━━━ Material for the task ━━━

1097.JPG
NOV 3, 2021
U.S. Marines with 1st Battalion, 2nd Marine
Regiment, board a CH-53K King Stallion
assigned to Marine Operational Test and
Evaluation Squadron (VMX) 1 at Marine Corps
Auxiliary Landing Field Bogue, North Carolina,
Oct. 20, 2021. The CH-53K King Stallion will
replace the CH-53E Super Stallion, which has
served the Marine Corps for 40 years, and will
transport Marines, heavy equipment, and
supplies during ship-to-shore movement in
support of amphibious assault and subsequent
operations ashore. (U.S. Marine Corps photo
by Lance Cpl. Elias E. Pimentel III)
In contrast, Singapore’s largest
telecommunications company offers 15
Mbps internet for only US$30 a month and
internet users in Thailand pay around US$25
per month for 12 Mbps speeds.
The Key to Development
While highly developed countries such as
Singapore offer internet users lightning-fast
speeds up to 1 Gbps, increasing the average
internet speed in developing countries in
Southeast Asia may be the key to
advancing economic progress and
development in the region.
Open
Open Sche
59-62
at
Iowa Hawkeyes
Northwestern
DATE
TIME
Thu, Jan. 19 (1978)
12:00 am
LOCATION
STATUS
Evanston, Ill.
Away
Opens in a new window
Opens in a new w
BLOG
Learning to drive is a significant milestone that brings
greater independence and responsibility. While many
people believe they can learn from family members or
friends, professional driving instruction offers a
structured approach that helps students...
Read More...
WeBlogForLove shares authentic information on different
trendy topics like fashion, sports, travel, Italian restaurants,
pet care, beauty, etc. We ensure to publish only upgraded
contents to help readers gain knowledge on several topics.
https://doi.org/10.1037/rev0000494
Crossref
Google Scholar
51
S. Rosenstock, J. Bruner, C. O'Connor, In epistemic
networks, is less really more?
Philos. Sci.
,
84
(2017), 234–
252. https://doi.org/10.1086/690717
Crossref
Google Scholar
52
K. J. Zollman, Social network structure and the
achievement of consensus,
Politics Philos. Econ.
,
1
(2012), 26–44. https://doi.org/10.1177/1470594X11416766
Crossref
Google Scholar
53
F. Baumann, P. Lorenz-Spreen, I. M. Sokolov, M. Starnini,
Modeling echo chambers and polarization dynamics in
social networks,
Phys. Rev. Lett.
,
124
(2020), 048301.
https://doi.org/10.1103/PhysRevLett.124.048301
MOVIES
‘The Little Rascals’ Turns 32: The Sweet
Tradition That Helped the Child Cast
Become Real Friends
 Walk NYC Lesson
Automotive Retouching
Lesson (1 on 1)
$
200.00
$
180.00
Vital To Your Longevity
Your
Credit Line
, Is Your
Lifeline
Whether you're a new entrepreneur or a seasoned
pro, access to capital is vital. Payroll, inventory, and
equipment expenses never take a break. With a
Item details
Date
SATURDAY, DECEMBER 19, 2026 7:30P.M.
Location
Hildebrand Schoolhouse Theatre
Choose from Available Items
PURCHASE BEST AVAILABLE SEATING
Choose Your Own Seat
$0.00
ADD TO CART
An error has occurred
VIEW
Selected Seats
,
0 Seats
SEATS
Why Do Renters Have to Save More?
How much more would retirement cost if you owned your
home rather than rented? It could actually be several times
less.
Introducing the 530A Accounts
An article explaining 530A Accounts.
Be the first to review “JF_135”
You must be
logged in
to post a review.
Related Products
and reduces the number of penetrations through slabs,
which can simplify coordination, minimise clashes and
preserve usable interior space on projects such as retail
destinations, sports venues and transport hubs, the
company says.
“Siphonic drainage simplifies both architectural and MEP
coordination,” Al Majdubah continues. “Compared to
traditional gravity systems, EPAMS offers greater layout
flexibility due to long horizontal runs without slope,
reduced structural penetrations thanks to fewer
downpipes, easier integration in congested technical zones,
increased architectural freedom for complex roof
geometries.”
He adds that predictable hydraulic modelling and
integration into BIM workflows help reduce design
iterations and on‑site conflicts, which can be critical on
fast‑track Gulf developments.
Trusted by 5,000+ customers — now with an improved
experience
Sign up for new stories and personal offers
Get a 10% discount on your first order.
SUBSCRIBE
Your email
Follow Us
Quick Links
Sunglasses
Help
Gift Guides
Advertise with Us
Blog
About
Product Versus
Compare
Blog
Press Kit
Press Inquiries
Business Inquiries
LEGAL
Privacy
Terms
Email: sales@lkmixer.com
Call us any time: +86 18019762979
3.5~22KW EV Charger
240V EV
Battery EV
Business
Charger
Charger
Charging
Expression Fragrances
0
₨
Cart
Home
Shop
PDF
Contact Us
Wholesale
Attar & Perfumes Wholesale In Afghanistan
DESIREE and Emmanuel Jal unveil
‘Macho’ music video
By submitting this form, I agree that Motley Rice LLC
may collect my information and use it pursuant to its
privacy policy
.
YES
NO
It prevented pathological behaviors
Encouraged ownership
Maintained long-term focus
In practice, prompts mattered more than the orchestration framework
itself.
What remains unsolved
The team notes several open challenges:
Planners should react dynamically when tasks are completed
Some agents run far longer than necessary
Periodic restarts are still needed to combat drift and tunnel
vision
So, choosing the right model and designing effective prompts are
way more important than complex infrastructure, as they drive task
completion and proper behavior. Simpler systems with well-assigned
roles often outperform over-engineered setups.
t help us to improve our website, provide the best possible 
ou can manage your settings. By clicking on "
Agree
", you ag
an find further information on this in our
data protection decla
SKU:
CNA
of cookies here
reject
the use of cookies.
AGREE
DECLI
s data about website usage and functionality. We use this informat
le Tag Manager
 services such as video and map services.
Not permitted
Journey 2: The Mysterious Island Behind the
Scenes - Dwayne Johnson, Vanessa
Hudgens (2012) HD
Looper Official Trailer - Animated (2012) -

━━━

▶ _Exercise requirements_: The full set of records is to be written out once more, word for word.

▶ _Task output_:
1097.JPG
NOV 3, 2021
U.S. Marines with 1st Battalion, 2nd Marine
Regiment, board a CH-53K King Stallion
assigned to Marine Operational Test and
Evaluation Squadron (VMX) 1 at Marine Corps
Auxiliary Landing Field Bogue, North Carolina,
Oct. 20, 2021. The CH-53K King Stallion will
replace the CH-53E Super Stallion, which has
served the Marine Corps for 40 years, and will
transport Marines, heavy equipment, and
supplies during ship-to-shore movement in
support of amphibious assault and subsequent
operations ashore. (U.S. Marine Corps photo
by Lance Cpl. Elias E. Pimentel III)
In contrast, Singapore’s largest
telecommunications company offers 15
Mbps internet for only US$30 a month and
internet users in Thailand pay around US$25
per month for 12 Mbps speeds.
The Key to Development
While highly developed countries such as
Singapore offer internet users lightning-fast
speeds up to 1 Gbps, increasing the average
internet speed in developing countries in
Southeast Asia may be the key to
advancing economic progress and
development in the region.
Open
Open Sche
59-62
at
Iowa Hawkeyes
Northwestern
DATE
TIME
Thu, Jan. 19 (1978)
12:00 am
LOCATION
STATUS
Evanston, Ill.
Away
Opens in a new window
Opens in a new w
BLOG
Learning to drive is a significant milestone that brings
greater independence and responsibility. While many
people believe they can learn from family members or
friends, professional driving instruction offers a
structured approach that helps students...
Read More...
WeBlogForLove shares authentic information on different
trendy topics like fashion, sports, travel, Italian restaurants,
pet care, beauty, etc. We ensure to publish only upgraded
contents to help readers gain knowledge on several topics.
https://doi.org/10.1037/rev0000494
Crossref
Google Scholar
51
S. Rosenstock, J. Bruner, C. O'Connor, In epistemic
networks, is less really more?
Philos. Sci.
,
84
(2017), 234–
252. https://doi.org/10.1086/690717
Crossref
Google Scholar
52
K. J. Zollman, Social network structure and the
achievement of consensus,
Politics Philos. Econ.
,
1
(2012), 26–44. https://doi.org/10.1177/1470594X11416766
Crossref
Google Scholar
53
F. Baumann, P. Lorenz-Spreen, I. M. Sokolov, M. Starnini,
Modeling echo chambers and polarization dynamics in
social networks,
Phys. Rev. Lett.
,
124
(2020), 048301.
https://doi.org/10.1103/PhysRevLett.124.048301
MOVIES
‘The Little Rascals’ Turns 32: The Sweet
Tradition That Helped the Child Cast
Become Real Friends
 Walk NYC Lesson
Automotive Retouching
Lesson (1 on 1)
$
200.00
$
180.00
Vital To Your Longevity
Your
Credit Line
, Is Your
Lifeline
Whether you're a new entrepreneur or a seasoned
pro, access to capital is vital. Payroll, inventory, and
equipment expenses never take a break. With a
Item details
Date
SATURDAY, DECEMBER 19, 2026 7:30P.M.
Location
Hildebrand Schoolhouse Theatre
Choose from Available Items
PURCHASE BEST AVAILABLE SEATING
Choose Your Own Seat
$0.00
ADD TO CART
An error has occurred
VIEW
Selected Seats
,
0 Seats
SEATS
Why Do Renters Have to Save More?
How much more would retirement cost if you owned your
home rather than rented? It could actually be several times
less.
Introducing the 530A Accounts
An article explaining 530A Accounts.
Be the first to review “JF_135”
You must be
logged in
to post a review.
Related Products
and reduces the number of penetrations through slabs,
which can simplify coordination, minimise clashes and
preserve usable interior space on projects such as retail
destinations, sports venues and transport hubs, the
company says.
“Siphonic drainage simplifies both architectural and MEP
coordination,” Al Majdubah continues. “Compared to
traditional gravity systems, EPAMS offers greater layout
flexibility due to long horizontal runs without slope,
reduced structural penetrations thanks to fewer
downpipes, easier integration in congested technical zones,
increased architectural freedom for complex roof
geometries.”
He adds that predictable hydraulic modelling and
integration into BIM workflows help reduce design
iterations and on‑site conflicts, which can be critical on
fast‑track Gulf developments.
Trusted by 5,000+ customers — now with an improved
experience
Sign up for new stories and personal offers
Get a 10% discount on your first order.
SUBSCRIBE
Your email
Follow Us
Quick Links
Sunglasses
Help
Gift Guides
Advertise with Us
Blog
About
Product Versus
Compare
Blog
Press Kit
Press Inquiries
Business Inquiries
LEGAL
Privacy
Terms
Email: sales@lkmixer.com
Call us any time: +86 18019762979
3.5~22KW EV Charger
240V EV
Battery EV
Business
Charger
Charger
Charging
Expression Fragrances
0
₨
Cart
Home
Shop
PDF
Contact Us
Wholesale
Attar & Perfumes Wholesale In Afghanistan
DESIREE and Emmanuel Jal unveil
‘Macho’ music video
By submitting this form, I agree that Motley Rice LLC
may collect my information and use it pursuant to its
privacy policy
.
YES
NO
It prevented pathological behaviors
Encouraged ownership
Maintained long-term focus
In practice, prompts mattered more than the orchestration framework
itself.
What remains unsolved
The team notes several open challenges:
Planners should react dynamically when tasks are completed
Some agents run far longer than necessary
Periodic restarts are still needed to combat drift and tunnel
vision
So, choosing the right model and designing effective prompts are
way more important than complex infrastructure, as they drive task
completion and proper behavior. Simpler systems with well-assigned
roles often outperform over-engineered setups.
t help us to improve our website, provide the best possible 
ou can manage your settings. By clicking on "
Agree
", you ag
an find further information on this in our
data protection decla
SKU:
CNA
of cookies here
reject
the use of cookies.
AGREE
DECLI
s data about website usage and functionality. We use this informat
le Tag Manager
 services such as video and map services.
Not permitted
Journey 2: The Mysterious Island Behind the
Scenes - Dwayne Johnson, Vanessa
Hudgens (2012) HD
Looper Official Trailer - Animated (2012) -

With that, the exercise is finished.